**ACTION ITEM**:
Reproduce every line of text in the data below verbatim, leaving out the pictures.
*** Block opens ***
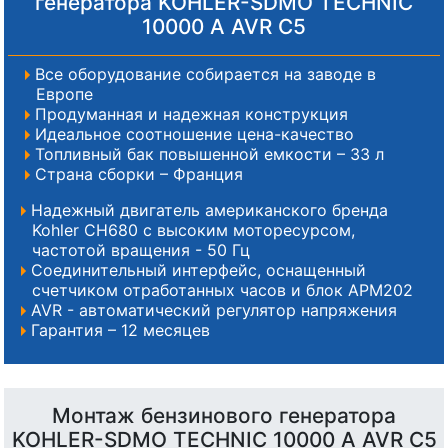
генератора KOHLER-SDMO TECHNIC
10000 A AVR C5
Все оборудование собирается на заводе в
Европе
Продуманная и надежная конструкция
Идеальное соотношение цена-качество
Топливный бак повышенной емкости – 33 л
Страна сборки – Франция
Надежный двигатель американского бренда
Kohler CH680 с высоким моторесурсом,
частотой вращения - 50 Гц
Соединительный интерфейс, оснащенный
счетчиком отработанных часов и блок АРМ202
AVR - автоматический регулятор напряжения
Гарантия – 12 месяцев
Монтаж бензинового генератора
KOHLER-SDMO TECHNIC 10000 A AVR C5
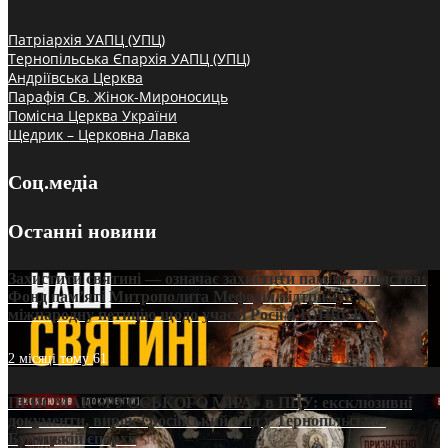
Патріархія УАПЦ (УПЦ)
Тернопільська Єпархія УАПЦ (УПЦ)
Андріївська Церква
Парафія Св. Жінок-Мироносиць
Помісна Церква України
Щедрик – Церковна Лавка
Соц.медіа
Останні новини
Захистити святині — означає захистити пам’ять людства:
Фонд пам’яті Митрополита Мефодія підтримує
міжнародну петицію щодо участі Росії в ЮНЕСКО
2 місяці тому
61
ПРИСМАК «РУССЬКОГО МІРА» в ПЦУ: ексклюзивні
документи, вирок і російський слід у Тернопільсько-
Бучацькій єпархії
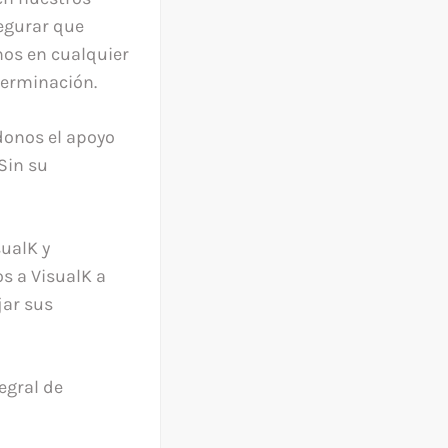
egurar que
nos en cualquier
terminación.
donos el apoyo
Sin su
ualK y
s a VisualK a
jar sus
tegral de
*** Block closes ***
**OUTPUT FOR THIS TASK**:
генератора KOHLER-SDMO TECHNIC
10000 A AVR C5
Все оборудование собирается на заводе в
Европе
Продуманная и надежная конструкция
Идеальное соотношение цена-качество
Топливный бак повышенной емкости – 33 л
Страна сборки – Франция
Надежный двигатель американского бренда
Kohler CH680 с высоким моторесурсом,
частотой вращения - 50 Гц
Соединительный интерфейс, оснащенный
счетчиком отработанных часов и блок АРМ202
AVR - автоматический регулятор напряжения
Гарантия – 12 месяцев
Монтаж бензинового генератора
KOHLER-SDMO TECHNIC 10000 A AVR C5
Патріархія УАПЦ (УПЦ)
Тернопільська Єпархія УАПЦ (УПЦ)
Андріївська Церква
Парафія Св. Жінок-Мироносиць
Помісна Церква України
Щедрик – Церковна Лавка
Соц.медіа
Останні новини
Захистити святині — означає захистити пам’ять людства:
Фонд пам’яті Митрополита Мефодія підтримує
міжнародну петицію щодо участі Росії в ЮНЕСКО
2 місяці тому
61
ПРИСМАК «РУССЬКОГО МІРА» в ПЦУ: ексклюзивні
документи, вирок і російський слід у Тернопільсько-
Бучацькій єпархії
egurar que
nos en cualquier
terminación.
donos el apoyo
Sin su
ualK y
s a VisualK a
jar sus
tegral de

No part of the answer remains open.